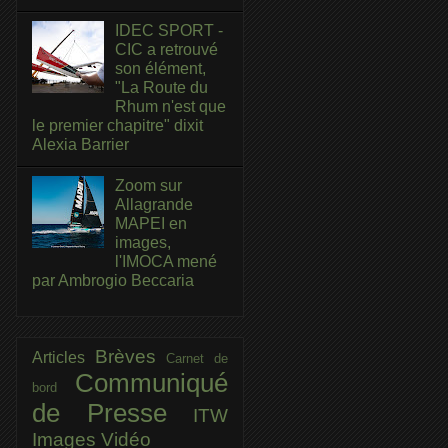
IDEC SPORT -
CIC a retrouvé
son élément,
"La Route du
Rhum n'est que
le premier chapitre" dixit
Alexia Barrier
Zoom sur
Allagrande
MAPEI en
images,
l'IMOCA mené
par Ambrogio Beccaria
Brèves
Articles
Carnet de
Communiqué
bord
de Presse
ITW
Images
Vidéo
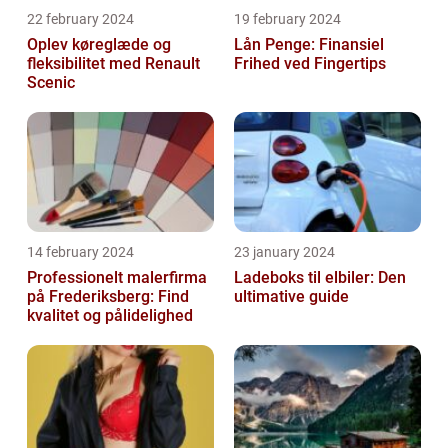
22 february 2024
19 february 2024
Oplev køreglæde og
Lån Penge: Finansiel
fleksibilitet med Renault
Frihed ved Fingertips
Scenic
14 february 2024
23 january 2024
Professionelt malerfirma
Ladeboks til elbiler: Den
på Frederiksberg: Find
ultimative guide
kvalitet og pålidelighed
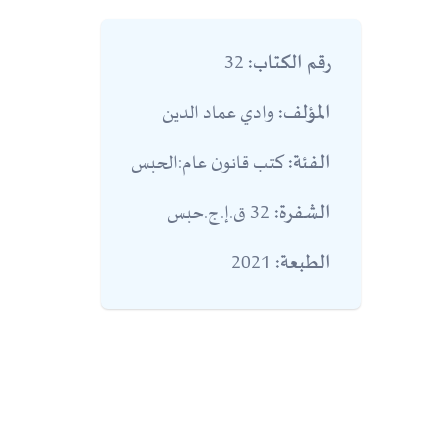
32
رقم الكتاب:
وادي عماد الدين
المؤلف:
كتب قانون عام:الحبس
الفئة:
32 ق.إ.ج.حبس
الشفرة:
2021
الطبعة:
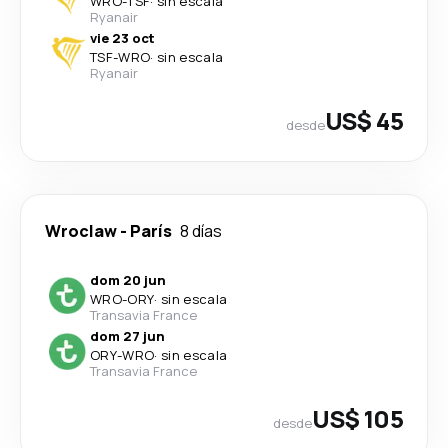
WRO
-
TSF
·
sin escala
Ryanair
vie 23 oct
TSF
-
WRO
·
sin escala
Ryanair
US$ 45
desde
Wroclaw
-
París
8 días
dom 20 jun
WRO
-
ORY
·
sin escala
Transavia France
dom 27 jun
ORY
-
WRO
·
sin escala
Transavia France
US$ 105
desde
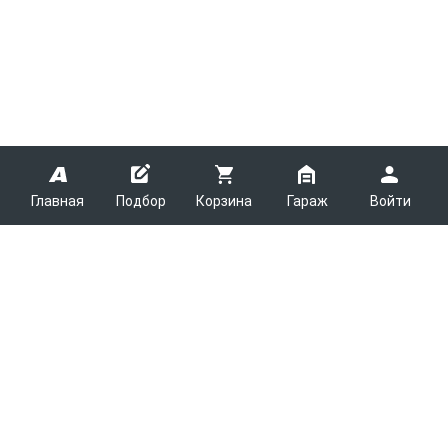
Главная
Подбор
Корзина
Гараж
Войти
ARMTEK
О Компании
Покупателям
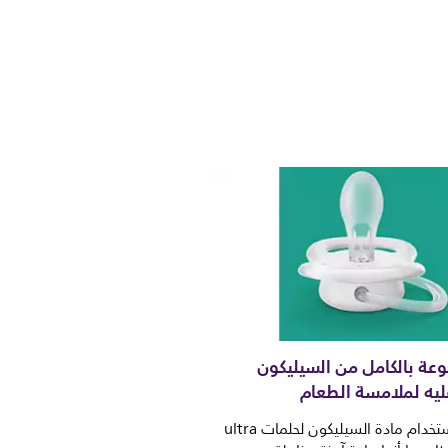
عة بالكامل من السيليكون
ليه لملامسة الطعام
نختار دائمًا استخدام مادة السيليكون لحلمات ultra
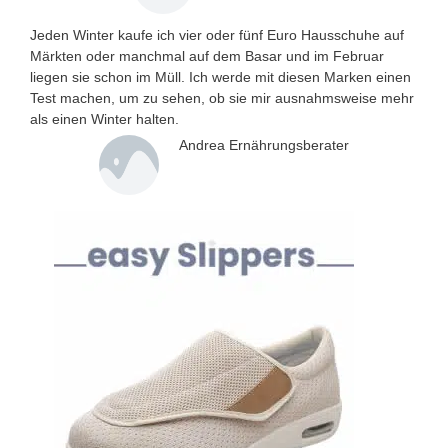
Jeden Winter kaufe ich vier oder fünf Euro Hausschuhe auf
Märkten oder manchmal auf dem Basar und im Februar
liegen sie schon im Müll. Ich werde mit diesen Marken einen
Test machen, um zu sehen, ob sie mir ausnahmsweise mehr
als einen Winter halten.
Andrea Ernährungsberater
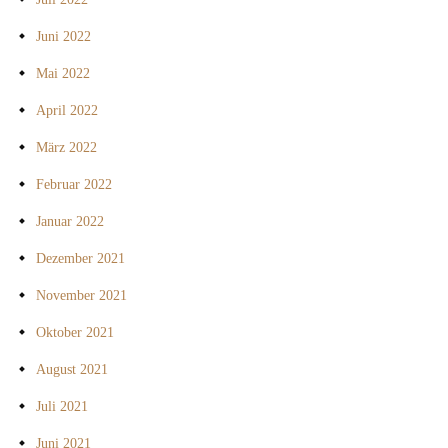
Juni 2022
Mai 2022
April 2022
März 2022
Februar 2022
Januar 2022
Dezember 2021
November 2021
Oktober 2021
August 2021
Juli 2021
Juni 2021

........

-- REQUEST --
Repeat the entries exactly. Any picture is to be left out.

-- ANSWER BELOW --
IDEC SPORT -
CIC a retrouvé
son élément,
"La Route du
Rhum n'est que
le premier chapitre" dixit
Alexia Barrier
Zoom sur
Allagrande
MAPEI en
images,
l'IMOCA mené
par Ambrogio Beccaria
Brèves
Articles
Carnet de
Communiqué
bord
de Presse
ITW
Images
Vidéo
22 february 2024
19 february 2024
Oplev køreglæde og
Lån Penge: Finansiel
fleksibilitet med Renault
Frihed ved Fingertips
Scenic
14 february 2024
23 january 2024
Professionelt malerfirma
Ladeboks til elbiler: Den
på Frederiksberg: Find
ultimative guide
kvalitet og pålidelighed
32
رقم الكتاب:
وادي عماد الدين
المؤلف:
كتب قانون عام:الحبس
الفئة:
32 ق.إ.ج.حبس
الشفرة:
2021
الطبعة:
WRO
-
TSF
·
sin escala
Ryanair
vie 23 oct
TSF
-
WRO
·
sin escala
Ryanair
US$ 45
desde
Wroclaw
-
París
8 días
dom 20 jun
WRO
-
ORY
·
sin escala
Transavia France
dom 27 jun
ORY
-
WRO
·
sin escala
Transavia France
US$ 105
desde
Главная
Подбор
Корзина
Гараж
Войти
ARMTEK
О Компании
Покупателям
عة بالكامل من السيليكون
ليه لملامسة الطعام
نختار دائمًا استخدام مادة السيليكون لحلمات ultra
Jeden Winter kaufe ich vier oder fünf Euro Hausschuhe auf
Märkten oder manchmal auf dem Basar und im Februar
liegen sie schon im Müll. Ich werde mit diesen Marken einen
Test machen, um zu sehen, ob sie mir ausnahmsweise mehr
als einen Winter halten.
Andrea Ernährungsberater
Juni 2022
Mai 2022
April 2022
März 2022
Februar 2022
Januar 2022
Dezember 2021
November 2021
Oktober 2021
August 2021
Juli 2021
Juni 2021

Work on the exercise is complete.